- [Page extract]
================

Our loss was small, as the enemy’s artillery was very badly served. Had it been well served we never could have made the advance we did. I regret to announce the loss of Colonel Mix. The conflicting reports concerning him agree only in one particular-that he was left mortally wounded in front of the enemy’s works on our right.
The command was occupied on the 16th guarding the left flank of the Army of the Potomac until relieved after dark by the Fifth Corps, when, in obedience to orders, the division, returned to their camps
within the intrenchments, except the First New York Mounted Rifles,
which was directed to report to General Smith, from which no report has been received.
The following is a summary of our losses on the expedition:
Very respectfully, your obedient servant,
AUGUST V. KAUTZ.
Brigadier-General of Volunteers, Chief of Cavalry.
Major R. S DAVIS.
Asst. Adjt. General Dept. of Virginia and North Carolina.
JUNE 29, 1864-9.30 p.m.
GENERAL; I have to report that my division, and a portion of General Wilson’s division, has just arrived here. Our expedition was very successful until this afternoon, when we were surrounded and overpowered and had to abandon our transportation, wounded, and prisoners. I escaped with my division by taking it through the woods and charging across the railroad. General Wilson has probably gone back to go around by way of Jarratt’s Station. The fight occurred near Reams’ Station, on the Halifax road.
Very respectfully,your obedient servant,
AUGUST V. KAUTZ.
Commanding Army of the Potomac.
HEADQUARTERS CAVALRY DIVISION.
Camp near Jones’ Neck, Va., July 4, 1864.
CAPTAIN: I have the honor herewith to submit my report of the operations of the division under my command in the expedition to destroy the Richmond and Danville Railroad.
I reported to General Wilson, in obedience to orders of the lieutenant-general, on the 21st ultimo, with my command, composed of the First and Second Brigades, under Colonels West and Spear, composed of the Fifth Pennsylvania and Third New York Cavalry and the Eleventh Pennsylvania and First District of Columbia Cavalry, respectively,in all 2,414 officer and men. Lieutenant Leahy, commanding Elder’s battery, First U. S. Artillery,was also attached to my command.

================

- [Information shown]

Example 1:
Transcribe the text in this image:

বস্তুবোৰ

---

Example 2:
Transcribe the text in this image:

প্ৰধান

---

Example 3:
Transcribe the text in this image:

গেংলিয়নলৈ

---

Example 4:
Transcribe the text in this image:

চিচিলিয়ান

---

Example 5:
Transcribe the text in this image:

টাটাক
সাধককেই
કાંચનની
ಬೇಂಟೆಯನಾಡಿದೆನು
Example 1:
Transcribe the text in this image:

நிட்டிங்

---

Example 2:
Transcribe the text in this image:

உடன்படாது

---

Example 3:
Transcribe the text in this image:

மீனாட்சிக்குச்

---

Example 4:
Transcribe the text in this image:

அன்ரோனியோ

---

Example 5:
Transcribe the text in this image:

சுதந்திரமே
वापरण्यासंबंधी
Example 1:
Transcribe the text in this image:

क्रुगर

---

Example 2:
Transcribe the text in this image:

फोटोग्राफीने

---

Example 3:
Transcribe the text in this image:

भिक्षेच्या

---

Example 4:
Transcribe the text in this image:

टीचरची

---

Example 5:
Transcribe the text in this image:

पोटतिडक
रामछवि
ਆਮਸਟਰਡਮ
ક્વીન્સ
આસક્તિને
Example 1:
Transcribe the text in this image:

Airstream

================

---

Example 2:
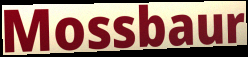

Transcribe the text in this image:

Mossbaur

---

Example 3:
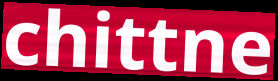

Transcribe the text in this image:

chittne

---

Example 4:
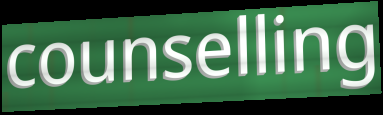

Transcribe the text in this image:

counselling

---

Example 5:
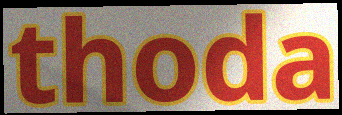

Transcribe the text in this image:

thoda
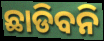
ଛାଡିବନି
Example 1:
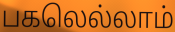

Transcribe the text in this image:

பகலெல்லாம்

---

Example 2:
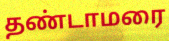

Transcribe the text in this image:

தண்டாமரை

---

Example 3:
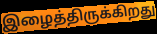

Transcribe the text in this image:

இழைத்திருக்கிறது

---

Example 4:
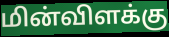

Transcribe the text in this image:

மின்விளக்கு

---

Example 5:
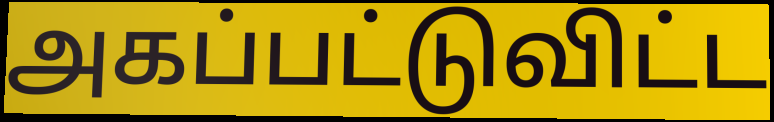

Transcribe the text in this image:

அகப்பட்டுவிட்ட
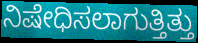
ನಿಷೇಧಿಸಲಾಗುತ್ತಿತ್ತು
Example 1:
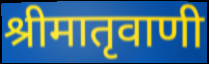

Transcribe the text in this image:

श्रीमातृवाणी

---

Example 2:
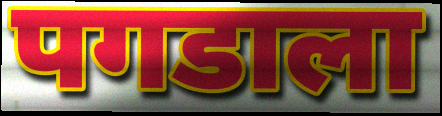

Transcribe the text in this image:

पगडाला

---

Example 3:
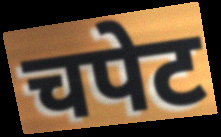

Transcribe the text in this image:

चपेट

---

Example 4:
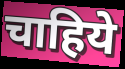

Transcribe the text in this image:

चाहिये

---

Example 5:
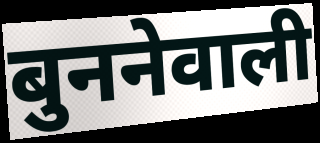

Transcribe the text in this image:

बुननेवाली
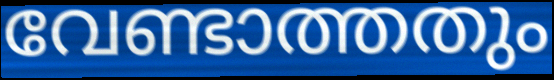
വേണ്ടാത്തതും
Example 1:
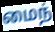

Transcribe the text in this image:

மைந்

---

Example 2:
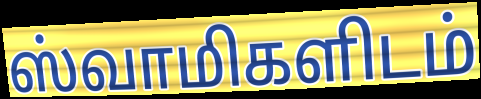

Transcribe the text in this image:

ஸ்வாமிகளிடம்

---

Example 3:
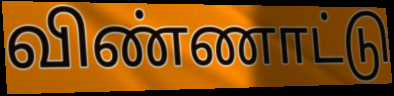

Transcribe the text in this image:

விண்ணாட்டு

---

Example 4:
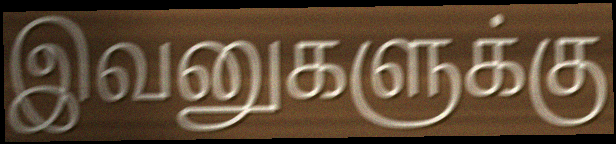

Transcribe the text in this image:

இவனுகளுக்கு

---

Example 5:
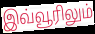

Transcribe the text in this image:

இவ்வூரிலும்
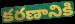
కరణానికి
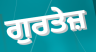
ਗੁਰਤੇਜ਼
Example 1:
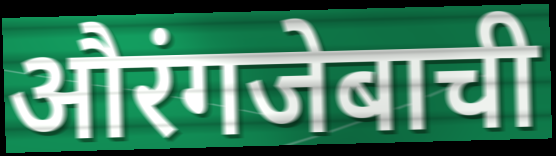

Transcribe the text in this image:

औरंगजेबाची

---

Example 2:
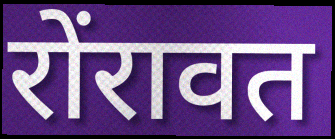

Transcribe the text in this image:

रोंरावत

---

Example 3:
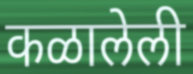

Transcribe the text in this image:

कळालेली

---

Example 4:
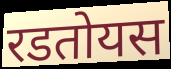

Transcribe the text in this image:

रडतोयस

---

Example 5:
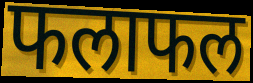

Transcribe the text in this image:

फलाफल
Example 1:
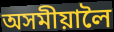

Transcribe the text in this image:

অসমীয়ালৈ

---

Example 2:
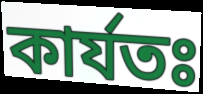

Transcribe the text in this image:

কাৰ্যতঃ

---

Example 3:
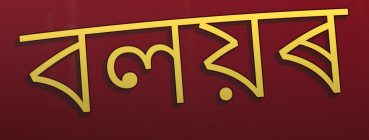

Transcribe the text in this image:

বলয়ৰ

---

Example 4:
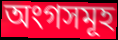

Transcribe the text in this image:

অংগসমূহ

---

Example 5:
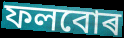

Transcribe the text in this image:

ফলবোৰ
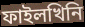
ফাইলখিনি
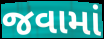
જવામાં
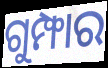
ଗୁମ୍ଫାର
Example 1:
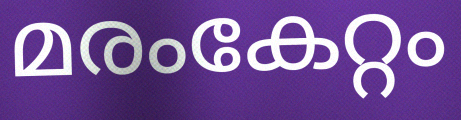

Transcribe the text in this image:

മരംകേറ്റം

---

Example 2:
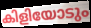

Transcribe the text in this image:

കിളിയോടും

================

- [What to produce] Carry the Civil War cavalry report forward from its last sentence, keeping the voice of an official military dispatch.

- [Task output]
At 2 a.m. on the morning of the 22nd my command took the advance and marched to Reams’ Station, on the Petersburg and Weldon Railroad, having driven the enemy’s pickets from near the Jerusalem plank road, a distance of five miles. I learned from captured pickets that
two brigades of cavalry, under W. H. F. Lee, were stationed at the Six-Mile House guarding the railroad. In order to place this force in our rear, I directed the head of the column south, crossing the railroad to the Boydton pike, along which we marched for four or five miles, and then turning westward reached Dinwiddie Court-House about noon. At Reams’ Station we burned the depot and a train of platform cars. From the court-house we marched north, striking the Petersburg and Lynchburg Railroad, about half way between Sutherland’s and Ford’s Depots. We marched along the railroad, the advance reaching Ford’s Depot about 6 p.m. Here we captured and destroyed two trains and engines. The command was engaged until late in the night burning the railroad track.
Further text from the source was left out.